Keira y un día de suerte.

por restrepoelkin

Cuando presenté mi tiquete, la empleada del mostrador me dijo que era pasajero “ascendido” y me mandó para clase ejecutiva. Celebraba mi buena suerte, cuando al penetrar al avión, la azafata, después de echar un vistazo rápido, me ubicó en una silla al lado de una pasajera que resguardaba su identidad bajo unas amplias gafas y una pañoleta. El avión, un ARBUS 326, viajaba de NuevaYork a Londres y yo me dispuse a disfrutar los privilegios que la nueva e inesperada categoría de pasajero me concedían. Aunque no iba a importunar o importuné a la enigmática pasajera con cualquier charla insulsa, en adelante no dejé de observarla por el rabillo del ojo. Sintetizando, ella aprovechó la travesía del Atlántico para dormir, mientras yo tejía cábalas para saber de quién se trataba,  pues al querer pasar desapercibida o quizás por eso, mi interés se redobló. Eso me aligeró el viaje, no tenía más en que pensar. Horas después, cercanos ya al final, la dama se despertó y, al volverse, me sonrió. Parecía más relajada, daba la impresión de entrar a territorio conocido, incluso se quitó las gafas y las guardó en su elegante bolso Gucchi. Para mi sorpresa, como si me agradeciera no haberla molestado, me extendió la mano y se presentó: Keira. En adelante charlamos como si nos conociéramos de siempre. Su simpatía y belleza eran un regalo. En algún momento se levantó para ir el baño y al verla ir por el pasillo, recordé esas piernas que lucían perfectas sobre los tacones altos. Entonces, milagros de la memoria, la recordé, supe quién era, pues la había visto como invitada en un programa de Graham Norton. ¡Qué día de suerte para mí!

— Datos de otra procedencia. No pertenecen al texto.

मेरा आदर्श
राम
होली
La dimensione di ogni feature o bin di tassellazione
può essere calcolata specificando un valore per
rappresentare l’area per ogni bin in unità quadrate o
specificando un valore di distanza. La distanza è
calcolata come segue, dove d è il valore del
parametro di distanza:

Mientras descendíamos  del avión y nos internábamos en el túnel aeroportuario, amigos cómo éramos, me atreví a discutirle su papel de novia y paciente, primero de Jung y, luego de Freud, ese par de charlatanes, en aquel film donde, saltándose toda su aura erótica y esa sonrisa capaz de descuadrar un teorema, no se le hacía justicia a su belleza. ¡Ay, Keira, casi le gritaba, tú que eres capaz de derretir un glaciar con tu espontaneidad y alegría, ¿cómo te prestaste a figurar en ese catecismo de sumisos? Y bla, bla, bla, y ella reía, y yo la dejaba adelantar unos pasos para admirar su figura, resaltada por el vestido de falda ancha y los tacones rojos. Keira, Keirita, le repetía, apiádate de este colombiano que no tiene más futuro que su pasado. En esas llegamos a la sección de maletas y, como ya se despedía, me dio un abrazo y un beso, de los cuales aún no me recupero y no conseguiré recuperarme nunca. Lo lindo, ahora que me lo planteo, fue que todo lo hablado y dicho fue en inglés, un idioma que no hablo.